Performance tests check if the performance of an algorithm is still as good as before, e.g. after the upgrade of a python package, a common utility function or changes in the code. If you just want to check whether an algorithm or environment works with the rest of the framework at all, use smoke tests.
We use conf/performance/FetchReach/sac_her-test.yaml
as an example. Here is the config:
# @package _global_
# Changes specified in this config should be interpreted as relative to the _global_ package.
defaults:
- override /algorithm: sac
env: 'FetchReach-v2'
algorithm:
replay_buffer_class: HerReplayBuffer
buffer_size: 1000000
batch_size: 256
learning_rate: 0.001
gamma: 0.96
tau: 0.07
policy_kwargs:
n_critics: 1
net_arch:
- 256
- 256
- 256
replay_buffer_kwargs:
n_sampled_goal: 4
goal_selection_strategy: 'future'
This just specifies that the performance test is for the sac
algorithm with the HER replay buffer and the FetchReach-v2
environment.
performance_testing_conditions:
# In 2 out of 3 tests, the eval/success rate should be at least 0.9 after 10k steps.
total_runs: 3 # How many runs in total:
succ_runs: 2 # This number of runs should meet the conditions:
eval_columns: eval/success_rate # This is what we evaluate to determine success. Will use this to override the \'early_stop_data_column\' parameter of main.yaml
eval_value: 0.9 # This is the value we determine for success. Will use this to determine and override the \'early_stop_threshold\' parameter of main.yaml
# ca. 15 minutes on GPU
max_steps: 10_000 # This is the time limit for checking the success. Will use this and the \'eval_after_n_steps\' parameter of main.yaml to determine the n_epochs parameter in main.yaml.
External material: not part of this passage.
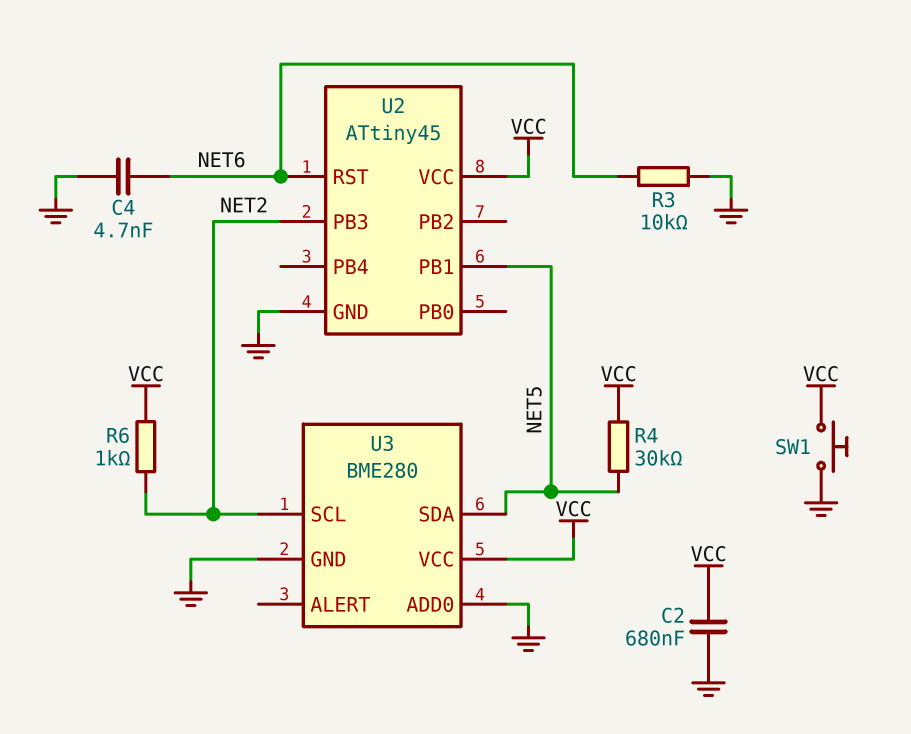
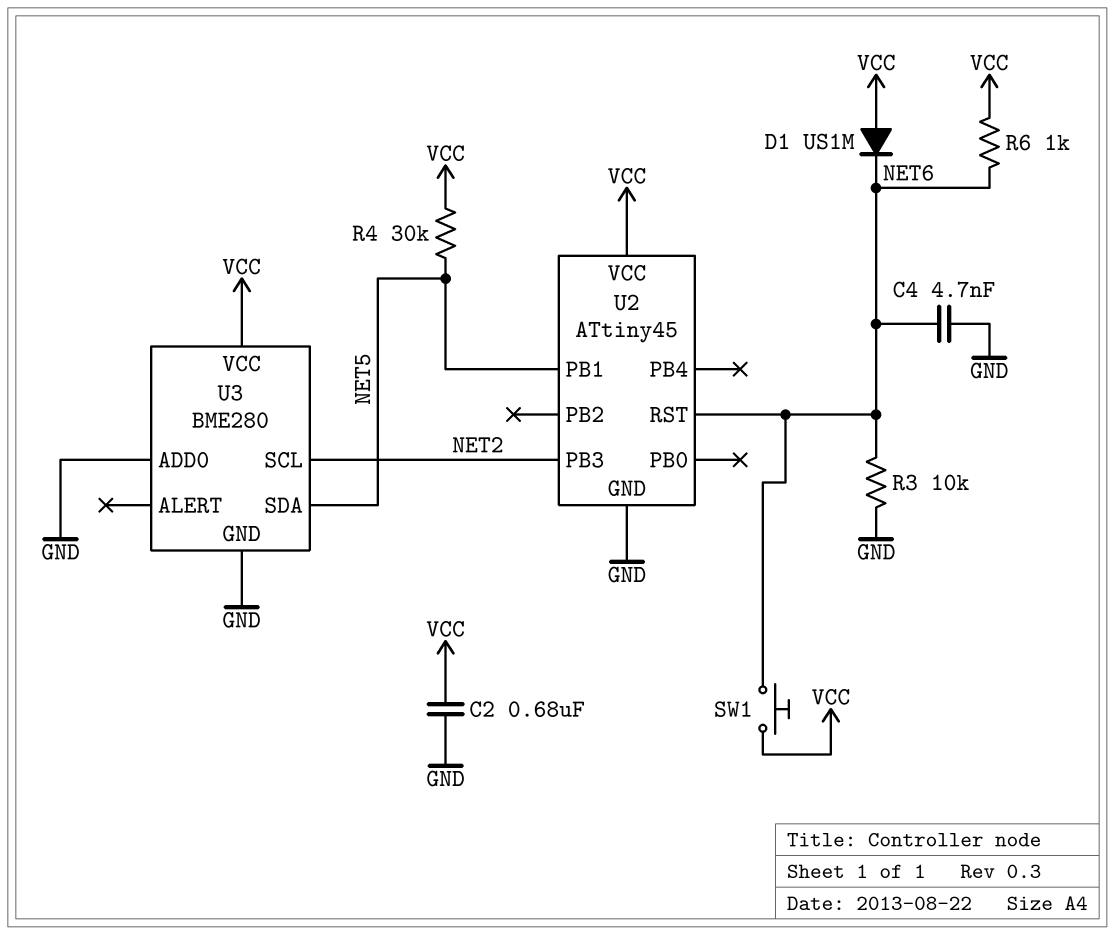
D1: none -> diode US1M (A VCC, K NET6)
R6: 1k (NET2, VCC) -> 1k (NET6, VCC)
SW1: button (GND, VCC) -> button (NET6, VCC)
As the comments in the config already explain, the performance test tests whether sac&her can achieve at least 90% eval/success_rate
after 10k steps in 2 of 3 runs.
hydra:
sweeper:
n_jobs: 3
_target_: hydra_plugins.hydra_custom_optuna_sweeper.performance_testing_sweeper.PerformanceTestingSweeper
study_name: sac_her_FetchReach-test
The last part of the config sets the number of parallel runs with n_jobs
, specifies that we use the PerformanceTestingSweeper
and names the study.
You can start this performance test with python src/main.py +performance=FetchReach/sac_her-test --multirun
If the test is successful, the PerformanceTestingSweeper
prints something like [2022-04-22 13:10:25,558][HYDRA] Performance test FetchReach/sac_her-test successful! The value for eval/success_rate was at least 0.9 in 3 runs.
to the console.
Use run_performance_tests.sh
to run multiple performance tests sequentially.